ESERCIZI:
1) Nell'intervista, quale crescita prevede per la Cina il Fondo monetario internazionale a fine anno?
2) Riporta esattamente il passo dell'intervista compreso tra "Perché servirà più" e "di ‘guerra fredda’ internazionale?", inclusi.

TESTO FORNITO:
#####

Perché servirà più stato nel settore energetico. Parla Bessi

"Lo so che molti storcono il naso sentendo parlare di nazionalizzazione, ma in situazioni estreme servono rimedi estremi, anche se temporanei, sull'energia". Parola di Gianni Bessi

 

Guerra fredda dell’energia?  Ecco il parere di Gianni Bessi, autore del libro Gas naturale. L’energia di domani (Innovative Publishing) ed esperto degli intrecci energia-economia-geopolitica.

Sulle fonti energetiche, soprattutto sul gas, si sta combattendo una sorta di ‘guerra fredda’ internazionale?

«Sì. Se guardiamo alla situazione mondiale, stiamo assistendo a una guerra convenzionale in Ucraina, innescata dall’invasione russa, a un conflitto per il momento esclusivamente di ‘posizione’ e di ‘ provocazione, mi si passi il termine, a Taiwan, e una guerra energetica che incide sull’economia quotidiana di famiglie e imprese, con conseguenze pesanti come l’aumento dell’inflazione. Alle spalle di questi conflitti ce n’è un altro. Quello monetario».

Che vede ancora la Cina in primo piano…

«Esatto. Mentre il dollaro diventa sempre più forte, a fine luglio la Cina ha deciso di ridurre sotto il trilione di dollari il suo apporto al debito USA. È un inizio di decoupling finanziario cinese sul debito americano in suo possesso? Non lo so, ma il fatto è che a metà agosto i cinesi hanno preso anche la decisione di effettuare un delistening da 310 miliardi di dollari delle spa cinesi dalla borsa di New York. La crescita della Cina secondo il Fondo monetario internazionale a fine anno sarà del 3,3 per cento. In netta contrazione rispetto alle previsioni. Questo sicuramente è dovuto alla politica ‘zero covid’, ma non solo. Forse c’è anche la volontà del Dragone di condizionare la crescita economica interna per influenzare anche quella internazionale».

Tornando alla ‘guerra energetica’, l’Europa cos’altro potrebbe fare?

«Se è vero che l’energia è un bene primario, da cui dipende la stessa tenuta delle nostre economie e del nostro tessuto sociale, bisogna sottrarre l’energia ai giochi del mercato e della speculazione. L’Ue dovrebbe quindi favorire azioni di il controllo pubblico delle fonti e dei canali di distribuzione in tutti i Paesi dell’Unione e attivare un meccanismo di cooperazione rafforzata tra gli Stati che hanno, fra le tante ipotesi di intervento, anche quella di nazionalizzare il settore energetico. Lo so che molti storcono il naso sentendo parlare di nazionalizzazione, ma in situazioni estreme servono rimedi estremi, anche se temporanei».

#####

Voci di un dataset:
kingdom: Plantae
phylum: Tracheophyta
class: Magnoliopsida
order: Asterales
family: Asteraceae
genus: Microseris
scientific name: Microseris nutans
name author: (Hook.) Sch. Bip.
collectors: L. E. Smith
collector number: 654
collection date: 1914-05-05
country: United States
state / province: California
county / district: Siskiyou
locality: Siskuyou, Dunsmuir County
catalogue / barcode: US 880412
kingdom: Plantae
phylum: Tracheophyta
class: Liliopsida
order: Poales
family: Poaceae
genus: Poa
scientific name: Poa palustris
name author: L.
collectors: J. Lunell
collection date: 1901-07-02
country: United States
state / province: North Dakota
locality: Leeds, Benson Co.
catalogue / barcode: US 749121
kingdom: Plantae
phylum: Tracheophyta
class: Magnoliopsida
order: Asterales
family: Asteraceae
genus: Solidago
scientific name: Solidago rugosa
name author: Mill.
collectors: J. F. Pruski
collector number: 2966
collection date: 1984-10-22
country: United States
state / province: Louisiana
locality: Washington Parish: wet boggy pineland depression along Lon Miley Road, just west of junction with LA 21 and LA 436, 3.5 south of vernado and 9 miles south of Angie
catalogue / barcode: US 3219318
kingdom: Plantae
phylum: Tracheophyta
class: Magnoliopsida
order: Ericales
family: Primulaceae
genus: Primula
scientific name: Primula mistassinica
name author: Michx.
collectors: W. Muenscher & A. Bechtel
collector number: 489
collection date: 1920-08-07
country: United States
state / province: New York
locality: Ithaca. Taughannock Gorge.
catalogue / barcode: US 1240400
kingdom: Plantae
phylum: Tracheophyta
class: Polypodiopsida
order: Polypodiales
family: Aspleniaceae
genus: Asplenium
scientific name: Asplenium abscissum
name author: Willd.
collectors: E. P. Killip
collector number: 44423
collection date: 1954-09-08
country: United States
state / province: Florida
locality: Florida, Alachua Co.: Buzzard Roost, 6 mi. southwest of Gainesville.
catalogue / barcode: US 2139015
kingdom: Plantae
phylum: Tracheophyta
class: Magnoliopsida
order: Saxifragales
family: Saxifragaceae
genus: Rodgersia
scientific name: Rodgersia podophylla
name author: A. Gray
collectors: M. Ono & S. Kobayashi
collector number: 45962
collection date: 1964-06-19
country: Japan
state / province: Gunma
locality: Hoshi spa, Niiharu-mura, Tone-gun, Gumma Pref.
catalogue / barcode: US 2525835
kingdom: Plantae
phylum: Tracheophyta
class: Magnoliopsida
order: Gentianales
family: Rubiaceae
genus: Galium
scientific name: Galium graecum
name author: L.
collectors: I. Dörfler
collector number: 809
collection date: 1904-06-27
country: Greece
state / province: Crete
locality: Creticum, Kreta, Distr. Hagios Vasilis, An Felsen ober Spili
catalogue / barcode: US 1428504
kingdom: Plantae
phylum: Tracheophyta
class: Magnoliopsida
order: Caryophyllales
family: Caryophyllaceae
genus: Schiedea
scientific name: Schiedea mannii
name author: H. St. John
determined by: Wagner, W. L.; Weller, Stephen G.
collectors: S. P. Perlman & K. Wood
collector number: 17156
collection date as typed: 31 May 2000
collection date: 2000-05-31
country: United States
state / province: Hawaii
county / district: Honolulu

#####

SOLUZIONI:
1) Il 3,3 per cento.

2)
Perché servirà più stato nel settore energetico. Parla Bessi

"Lo so che molti storcono il naso sentendo parlare di nazionalizzazione, ma in situazioni estreme servono rimedi estremi, anche se temporanei, sull'energia". Parola di Gianni Bessi

 

Guerra fredda dell’energia?  Ecco il parere di Gianni Bessi, autore del libro Gas naturale. L’energia di domani (Innovative Publishing) ed esperto degli intrecci energia-economia-geopolitica.

Sulle fonti energetiche, soprattutto sul gas, si sta combattendo una sorta di ‘guerra fredda’ internazionale?